The Age of Certainty

While commenting on another blog few weeks ago, I predicted Bush's victory. So, for one simple and not so important reason, I feel vindicated.

I based my assumption on the experiences of Croatia 1992. On August 2nd Croatia had its first presidential elections, held together with elections for Sabor. At the time Croatia was in situation in some ways similar to USA – at war and with president who was intensely disliked by small yet very vocal opposition.

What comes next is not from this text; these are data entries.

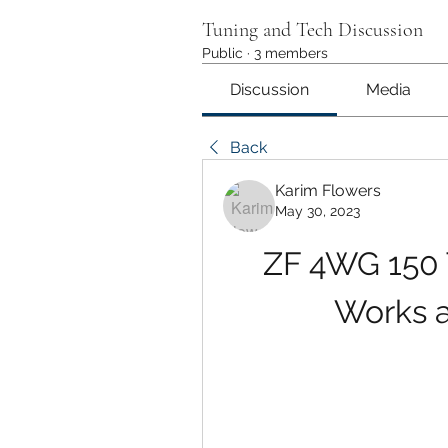
Tuning and Tech Discussion
Public
·
3 members
Discussion
Media
Back
Karim Flowers
May 30, 2023
ZF 4WG 150 T
Works a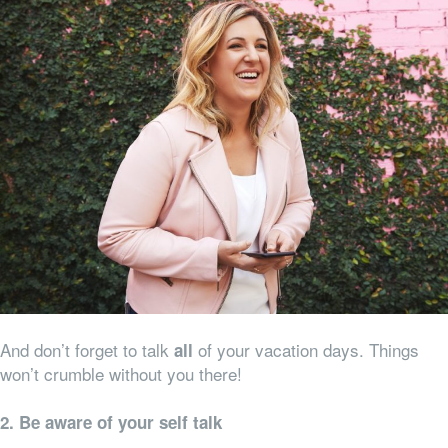
And don’t forget to talk
of your vacation days. Things
all
won’t crumble without you there!
2. Be aware of your self talk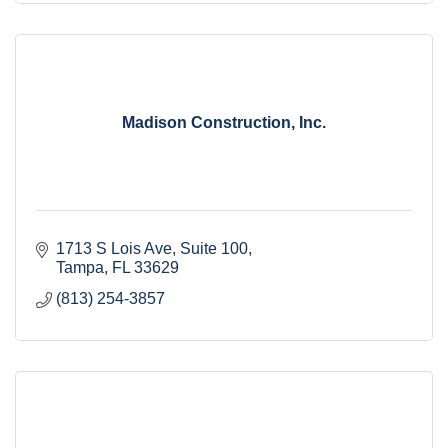
Madison Construction, Inc.
1713 S Lois Ave
Suite 100
Tampa
FL
33629
(813) 254-3857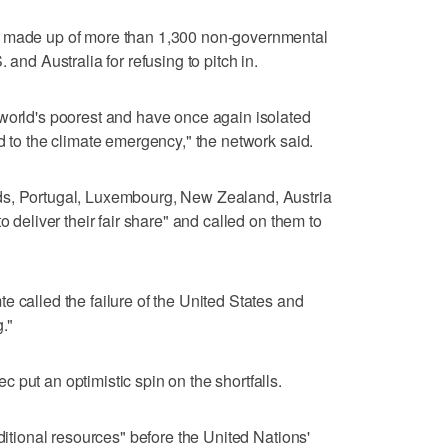
s made up of more than 1,300 non-governmental
 and Australia for refusing to pitch in.
 world's poorest and have once again isolated
d to the climate emergency," the network said.
ds, Portugal, Luxembourg, New Zealand, Austria
o deliver their fair share" and called on them to
e called the failure of the United States and
."
 put an optimistic spin on the shortfalls.
dditional resources" before the United Nations'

The fact that presidential and parliamentary elections were held at the same time led to an interesting phenomenon in Istria. That region of Croatia never had the taste for virulent hard-line nationalism embodied in President Franjo Tudjman. Istrians, often accused of being Yugo-nostalgics, separatists, Italian irredentists, have used 1992 elections as an opportunity to express their separate political identity by embracing their regional party IDS. All three electoral districts from Istria went to IDS with 40-55 % of margin, unprecedented for any Croatian opposition party at that time.

At the same time Franjo Tudjman was challenged on presidential polls by Dražen Budiša (Drazen Budisa), relatively young, popular and charismatic leader of HSLS, Croatia's main opposition party. Budiša won around 27 % of the vote nationally and in some areas, like in more urban districts of Split, he fielded enough votes to claim victory during election night (just before rural returns sent his presidential ambition to smithereens).

However, in Istria Budiša, who should have expected to carry that region, fell behind Tudjman. Istrian voters didn't like Tudjman but they preferred familiar face to the uncertainty that Budiša's presidency might bring. (Their suspicions were ultimately proven after 2000 elections and increasingly right-wing Budiša wrecking governing left-centre coalition.)

I think that similar thing happened in USA. Most American voters probably didn't like Bush, his policies or the way he carried them. But in a time of war they preferred familiarity and certainty over the mere possibility that the challenger could be worse.